+++ EXCERPTED RECORDS +++
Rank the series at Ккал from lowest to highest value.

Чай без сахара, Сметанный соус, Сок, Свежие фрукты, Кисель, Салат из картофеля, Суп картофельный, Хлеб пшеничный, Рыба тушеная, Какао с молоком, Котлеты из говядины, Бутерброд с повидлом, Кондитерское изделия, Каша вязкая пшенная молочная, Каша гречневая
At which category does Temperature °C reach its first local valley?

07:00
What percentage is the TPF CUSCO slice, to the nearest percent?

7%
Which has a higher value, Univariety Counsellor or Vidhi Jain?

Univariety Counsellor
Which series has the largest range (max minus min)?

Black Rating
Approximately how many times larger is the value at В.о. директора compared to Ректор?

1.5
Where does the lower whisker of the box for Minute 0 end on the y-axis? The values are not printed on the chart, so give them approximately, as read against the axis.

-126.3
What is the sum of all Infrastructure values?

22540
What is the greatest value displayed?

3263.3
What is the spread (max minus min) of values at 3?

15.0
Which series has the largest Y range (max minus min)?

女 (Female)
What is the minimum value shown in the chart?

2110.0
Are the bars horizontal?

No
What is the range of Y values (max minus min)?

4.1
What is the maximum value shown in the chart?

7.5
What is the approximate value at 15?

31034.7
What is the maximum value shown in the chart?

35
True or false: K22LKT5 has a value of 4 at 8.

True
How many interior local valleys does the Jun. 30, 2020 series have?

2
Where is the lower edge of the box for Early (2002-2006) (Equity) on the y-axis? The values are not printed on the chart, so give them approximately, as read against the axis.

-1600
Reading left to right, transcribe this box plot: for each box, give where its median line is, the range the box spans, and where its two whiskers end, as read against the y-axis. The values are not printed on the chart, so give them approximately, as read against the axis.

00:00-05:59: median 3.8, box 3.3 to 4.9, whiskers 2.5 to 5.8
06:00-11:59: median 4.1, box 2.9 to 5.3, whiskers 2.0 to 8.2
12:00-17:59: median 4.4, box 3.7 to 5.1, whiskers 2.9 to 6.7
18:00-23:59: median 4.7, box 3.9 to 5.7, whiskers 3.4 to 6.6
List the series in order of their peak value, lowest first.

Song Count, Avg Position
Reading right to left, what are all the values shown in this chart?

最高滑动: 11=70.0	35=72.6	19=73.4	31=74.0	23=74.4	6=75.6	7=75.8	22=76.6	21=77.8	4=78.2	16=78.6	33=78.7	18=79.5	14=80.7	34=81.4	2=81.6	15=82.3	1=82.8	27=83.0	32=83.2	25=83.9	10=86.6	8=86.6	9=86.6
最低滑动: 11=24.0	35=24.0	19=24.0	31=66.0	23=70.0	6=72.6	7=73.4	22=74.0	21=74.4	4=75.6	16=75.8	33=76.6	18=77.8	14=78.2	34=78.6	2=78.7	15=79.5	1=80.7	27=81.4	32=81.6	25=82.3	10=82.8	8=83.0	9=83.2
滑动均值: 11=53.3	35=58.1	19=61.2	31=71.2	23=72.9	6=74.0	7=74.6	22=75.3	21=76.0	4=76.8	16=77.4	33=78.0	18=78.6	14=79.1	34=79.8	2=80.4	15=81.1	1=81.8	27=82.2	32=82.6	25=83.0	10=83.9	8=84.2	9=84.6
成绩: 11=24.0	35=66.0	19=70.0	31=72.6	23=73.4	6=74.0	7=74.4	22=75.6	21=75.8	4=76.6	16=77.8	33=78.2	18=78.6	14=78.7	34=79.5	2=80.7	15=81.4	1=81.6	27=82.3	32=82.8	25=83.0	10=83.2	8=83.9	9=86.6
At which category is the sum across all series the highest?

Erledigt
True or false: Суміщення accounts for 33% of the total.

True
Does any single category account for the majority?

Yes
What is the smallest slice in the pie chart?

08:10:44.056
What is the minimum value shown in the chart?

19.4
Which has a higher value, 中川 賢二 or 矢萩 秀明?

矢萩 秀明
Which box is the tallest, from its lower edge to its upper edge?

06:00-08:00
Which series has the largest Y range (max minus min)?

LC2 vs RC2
+++
● EXERCISE: Rewrite all the items above, substituting "graph" for every occurrence of "chart" and changing nothing else.

● SOLUTION TO THIS PROBLEM:
Rank the series at Ккал from lowest to highest value.

Чай без сахара, Сметанный соус, Сок, Свежие фрукты, Кисель, Салат из картофеля, Суп картофельный, Хлеб пшеничный, Рыба тушеная, Какао с молоком, Котлеты из говядины, Бутерброд с повидлом, Кондитерское изделия, Каша вязкая пшенная молочная, Каша гречневая
At which category does Temperature °C reach its first local valley?

07:00
What percentage is the TPF CUSCO slice, to the nearest percent?

7%
Which has a higher value, Univariety Counsellor or Vidhi Jain?

Univariety Counsellor
Which series has the largest range (max minus min)?

Black Rating
Approximately how many times larger is the value at В.о. директора compared to Ректор?

1.5
Where does the lower whisker of the box for Minute 0 end on the y-axis? The values are not printed on the graph, so give them approximately, as read against the axis.

-126.3
What is the sum of all Infrastructure values?

22540
What is the greatest value displayed?

3263.3
What is the spread (max minus min) of values at 3?

15.0
Which series has the largest Y range (max minus min)?

女 (Female)
What is the minimum value shown in the graph?

2110.0
Are the bars horizontal?

No
What is the range of Y values (max minus min)?

4.1
What is the maximum value shown in the graph?

7.5
What is the approximate value at 15?

31034.7
What is the maximum value shown in the graph?

35
True or false: K22LKT5 has a value of 4 at 8.

True
How many interior local valleys does the Jun. 30, 2020 series have?

2
Where is the lower edge of the box for Early (2002-2006) (Equity) on the y-axis? The values are not printed on the graph, so give them approximately, as read against the axis.

-1600
Reading left to right, transcribe this box plot: for each box, give where its median line is, the range the box spans, and where its two whiskers end, as read against the y-axis. The values are not printed on the graph, so give them approximately, as read against the axis.

00:00-05:59: median 3.8, box 3.3 to 4.9, whiskers 2.5 to 5.8
06:00-11:59: median 4.1, box 2.9 to 5.3, whiskers 2.0 to 8.2
12:00-17:59: median 4.4, box 3.7 to 5.1, whiskers 2.9 to 6.7
18:00-23:59: median 4.7, box 3.9 to 5.7, whiskers 3.4 to 6.6
List the series in order of their peak value, lowest first.

Song Count, Avg Position
Reading right to left, what are all the values shown in this graph?

最高滑动: 11=70.0	35=72.6	19=73.4	31=74.0	23=74.4	6=75.6	7=75.8	22=76.6	21=77.8	4=78.2	16=78.6	33=78.7	18=79.5	14=80.7	34=81.4	2=81.6	15=82.3	1=82.8	27=83.0	32=83.2	25=83.9	10=86.6	8=86.6	9=86.6
最低滑动: 11=24.0	35=24.0	19=24.0	31=66.0	23=70.0	6=72.6	7=73.4	22=74.0	21=74.4	4=75.6	16=75.8	33=76.6	18=77.8	14=78.2	34=78.6	2=78.7	15=79.5	1=80.7	27=81.4	32=81.6	25=82.3	10=82.8	8=83.0	9=83.2
滑动均值: 11=53.3	35=58.1	19=61.2	31=71.2	23=72.9	6=74.0	7=74.6	22=75.3	21=76.0	4=76.8	16=77.4	33=78.0	18=78.6	14=79.1	34=79.8	2=80.4	15=81.1	1=81.8	27=82.2	32=82.6	25=83.0	10=83.9	8=84.2	9=84.6
成绩: 11=24.0	35=66.0	19=70.0	31=72.6	23=73.4	6=74.0	7=74.4	22=75.6	21=75.8	4=76.6	16=77.8	33=78.2	18=78.6	14=78.7	34=79.5	2=80.7	15=81.4	1=81.6	27=82.3	32=82.8	25=83.0	10=83.2	8=83.9	9=86.6
At which category is the sum across all series the highest?

Erledigt
True or false: Суміщення accounts for 33% of the total.

True
Does any single category account for the majority?

Yes
What is the smallest slice in the pie graph?

08:10:44.056
What is the minimum value shown in the graph?

19.4
Which has a higher value, 中川 賢二 or 矢萩 秀明?

矢萩 秀明
Which box is the tallest, from its lower edge to its upper edge?

06:00-08:00
Which series has the largest Y range (max minus min)?

LC2 vs RC2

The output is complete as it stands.